Texte à lire:
= = = = =

Aussitôt le départ de Kellermann connu, les Piémontais, profilant de la réduction des troupes françaises, étaient tombés sur elles au nombre de vingt-cinq mille hommes. Mais, pendant dix-huit jours, cette poignée de braves résista, combattant sans cesse, ne reculant que pas à pas, ne perdant que vingt lieues de pays et sauvant tous ses magasins.

Cependant le général Brunet ne pouvait résister plus longtemps ; il fit connaître sa position à Kellermann. Kellermann quitte aussitôt le siège de Lyon, accourt à l’armée, conduisant un renfort de trois mille hommes qui portent la totalité de ses forces à huit mille hommes ; trois cents gardes nationaux sont placés par lui en seconde ligne, et, avec ces faibles moyens, il reprend l’offensive le 13 septembre 1793.

= = = = =

Extrait de données:
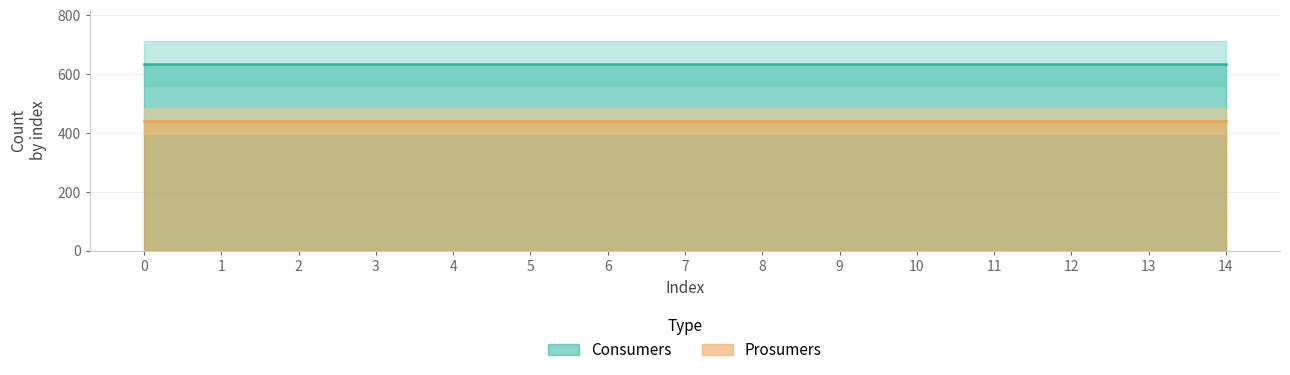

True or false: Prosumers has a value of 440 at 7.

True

= = = = =

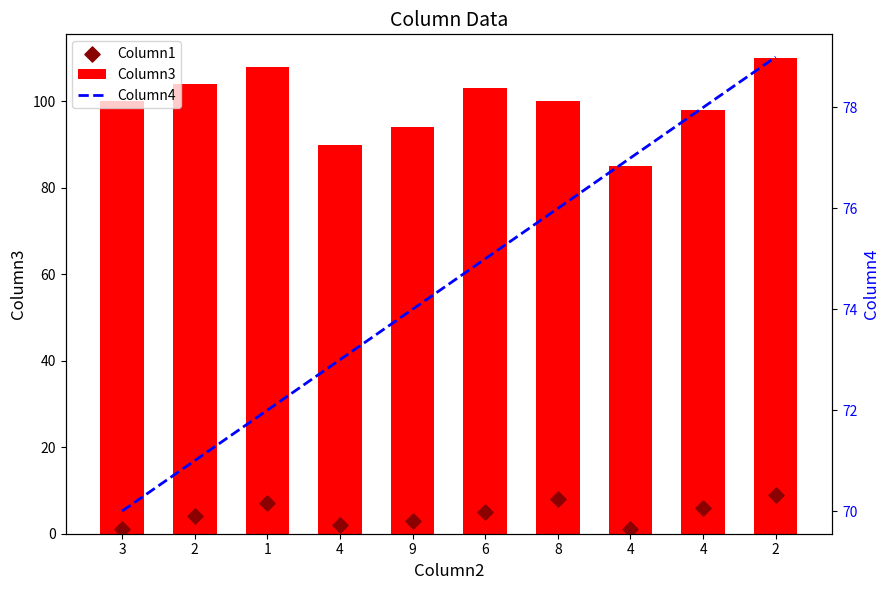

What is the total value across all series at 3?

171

= = = = =

Énoncé: Dans le texte sur la campagne de Kellermann, recopiez le passage allant de « Cependant le général » jusqu'à « 13 septembre 1793. » en remplaçant « renfort » par « secours ». Ces items proviennent d'une autre source que le texte.

Corrigé:
Cependant le général Brunet ne pouvait résister plus longtemps ; il fit connaître sa position à Kellermann. Kellermann quitte aussitôt le siège de Lyon, accourt à l’armée, conduisant un secours de trois mille hommes qui portent la totalité de ses forces à huit mille hommes ; trois cents gardes nationaux sont placés par lui en seconde ligne, et, avec ces faibles moyens, il reprend l’offensive le 13 septembre 1793.